There was a critical health event when our issues begun. It has logs:
"properties": {
"title": "Unknown Reason",
"details": "An unexpected problem is preventing restoring access to your Azure Database for PostgreSQL - Flexible server. We are working on resolving the problem.",
"currentHealthStatus": "Available",
"previousHealthStatus": "Available",
"type": "Downtime",
"cause": "PlatformInitiated"
},
A similar issue happened with our QA environment last month, in which it was down for approx. 4 hours. A support engineer reached out to me and fixed the problem, after saying that the issue was with the Azure backend, and not something that we ourselves could solve
What we have tried to troubleshoot:
- Restarting the server - This failed with an Internal Server Error
- Stopping the server completely - The server is still in a stopping state, and has been for over an hour. The in progress health event has:
"properties": {
"title": "Stopped",
"details": "Your Azure Database for PostgreSQL - Flexible server is stopped state",
"currentHealthStatus": "Unavailable",
"previousHealthStatus": "Unavailable",
"type": "Downtime",
"cause": "UserInitiated"
}
Even though the log is titled "Stopped" the status on the overview page is still "Stopping"
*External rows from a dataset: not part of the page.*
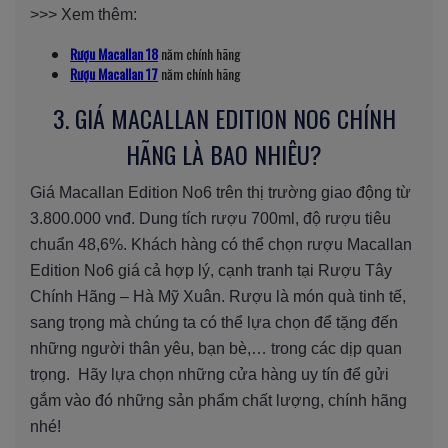
>>> Xem thêm:
Rượu Macallan 18
năm chính hãng
Rượu Macallan 17
năm chính hãng
3. GIÁ MACALLAN EDITION NO6 CHÍNH
HÃNG LÀ BAO NHIÊU?
Giá Macallan Edition No6 trên thị trường giao động từ
3.800.000 vnđ. Dung tích rượu 700ml, độ rượu tiêu
chuẩn 48,6%. Khách hàng có thể chọn rượu Macallan
Edition No6 giá cả hợp lý, cạnh tranh tại Rượu Tây
Chính Hãng – Hà Mỹ Xuân. Rượu là món quà tinh tế,
sang trọng mà chúng ta có thể lựa chọn để tặng đến
những người thân yêu, bạn bè,… trong các dịp quan
trọng. Hãy lựa chọn những cửa hàng uy tín để gửi
gắm vào đó những sản phẩm chất lượng, chính hãng
nhé!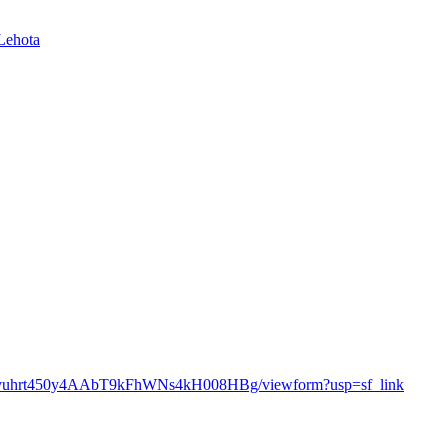
Vrtvuhrt450y4AAbT9kFhWNs4kH008HBg/viewform?usp=sf_link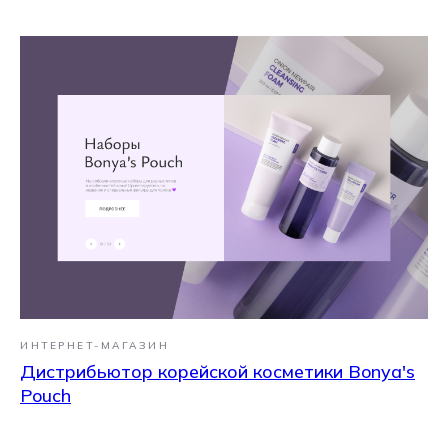
ИНТЕРНЕТ-МАГАЗИН
Дистрибьютор корейской косметики Bonya's
Pouch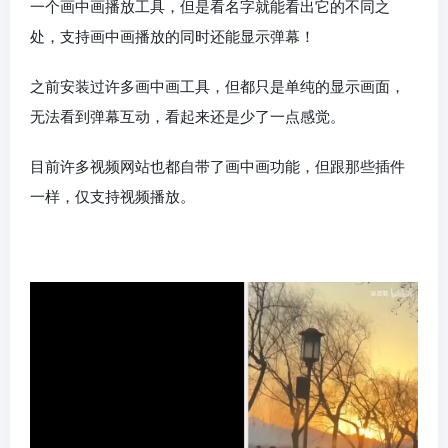
一个画中画播放工具，但是看名字就能看出它的不同之
处，支持画中画播放的同时还能显示弹幕！
之前安装过许多画中画工具，但都只是单纯的显示画面，
无法看到弹幕互动，看起来还是少了一点感觉。
目前许多视频网站也都自带了画中画功能，但跟那些插件
一样，仅支持视频播放。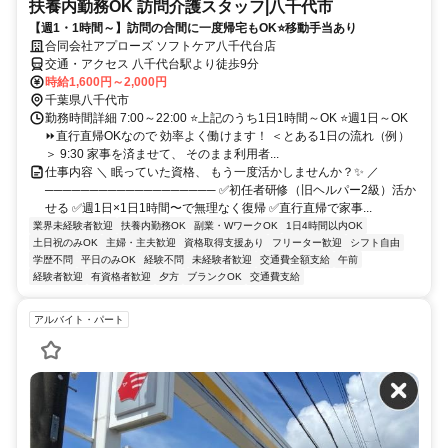
扶養内勤務OK 訪問介護スタッフ|八千代市
【週1・1時間～】訪問の合間に一度帰宅もOK⭐移動手当あり
合同会社アプローズ ソフトケア八千代台店
交通・アクセス 八千代台駅より徒歩9分
時給1,600円～2,000円
千葉県八千代市
勤務時間詳細 7:00～22:00 ⭐上記のうち1日1時間～OK ⭐週1日～OK
⏩直行直帰OKなので 効率よく働けます！ ＜とある1日の流れ（例）
＞ 9:30 家事を済ませて、 そのまま利用者...
仕事内容 ＼ 眠っていた資格、 もう一度活かしませんか？✨ ／
─────────────────── ✅初任者研修（旧ヘルパー2級）活か
せる ✅週1日×1日1時間〜で無理なく復帰 ✅直行直帰で家事...
業界未経験者歓迎
扶養内勤務OK
副業・WワークOK
1日4時間以内OK
土日祝のみOK
主婦・主夫歓迎
資格取得支援あり
フリーター歓迎
シフト自由
学歴不問
平日のみOK
経験不問
未経験者歓迎
交通費全額支給
午前
経験者歓迎
有資格者歓迎
夕方
ブランクOK
交通費支給
アルバイト・パート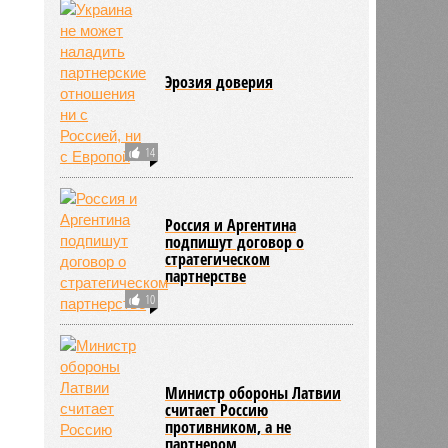
Эрозия доверия
14
Россия и Аргентина
подпишут договор о
стратегическом
партнерстве
10
Министр обороны Латвии
считает Россию
противником, а не
партнером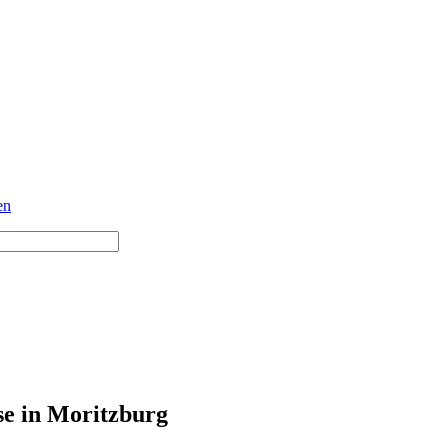
en
se in Moritzburg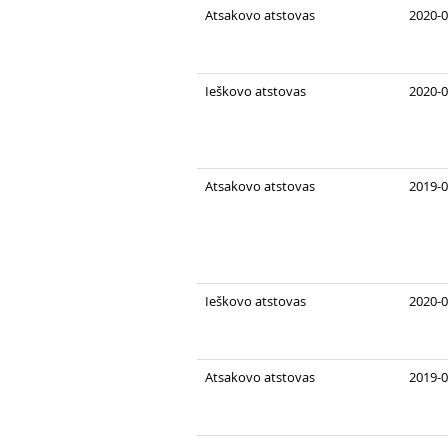
Atsakovo atstovas
2020-0
Ieškovo atstovas
2020-0
Atsakovo atstovas
2019-0
Ieškovo atstovas
2020-0
Atsakovo atstovas
2019-0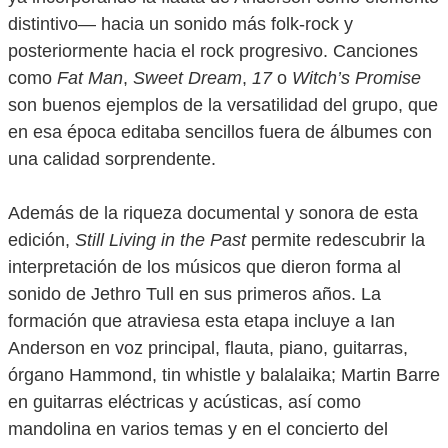
distintivo— hacia un sonido más folk-rock y
posteriormente hacia el rock progresivo. Canciones
como
Fat Man
,
Sweet Dream
,
17
o
Witch’s Promise
son buenos ejemplos de la versatilidad del grupo, que
en esa época editaba sencillos fuera de álbumes con
una calidad sorprendente.
Además de la riqueza documental y sonora de esta
edición,
Still Living in the Past
permite redescubrir la
interpretación de los músicos que dieron forma al
sonido de Jethro Tull en sus primeros años. La
formación que atraviesa esta etapa incluye a Ian
Anderson en voz principal, flauta, piano, guitarras,
órgano Hammond, tin whistle y balalaika; Martin Barre
en guitarras eléctricas y acústicas, así como
mandolina en varios temas y en el concierto del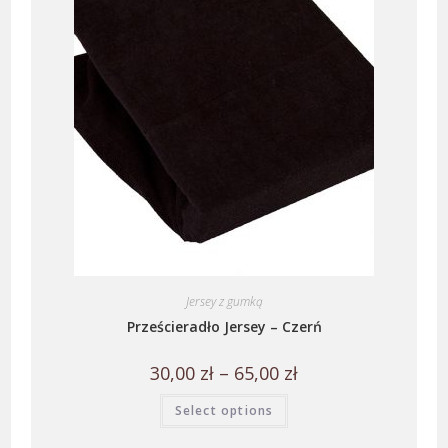
Jersey z gumką
Prześcieradło Jersey – Czerń
30,00
zł
–
65,00
zł
Select options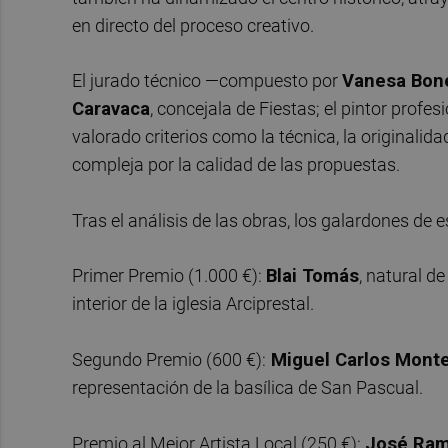
en directo del proceso creativo.
El jurado técnico —compuesto por
Vanesa Bone
Caravaca
, concejala de Fiestas; el pintor profe
valorado criterios como la técnica, la originalid
compleja por la calidad de las propuestas.
Tras el análisis de las obras, los galardones de 
Primer Premio (1.000 €):
Blai Tomás
, natural d
interior de la iglesia Arciprestal.
Segundo Premio (600 €):
Miguel Carlos Mont
representación de la basílica de San Pascual.
Premio al Mejor Artista Local (250 €):
José Ram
This is all happening in only one of our three environments (separate resource groups). All three database servers have the same settings (Burstable, Standard B1ms compute, 32 GB storage). Other environments are working fine.
Our region is Australia East with 1 availability zone. High availability is not enabled.
What could be causing this issue? As this is our production database, this is quite important.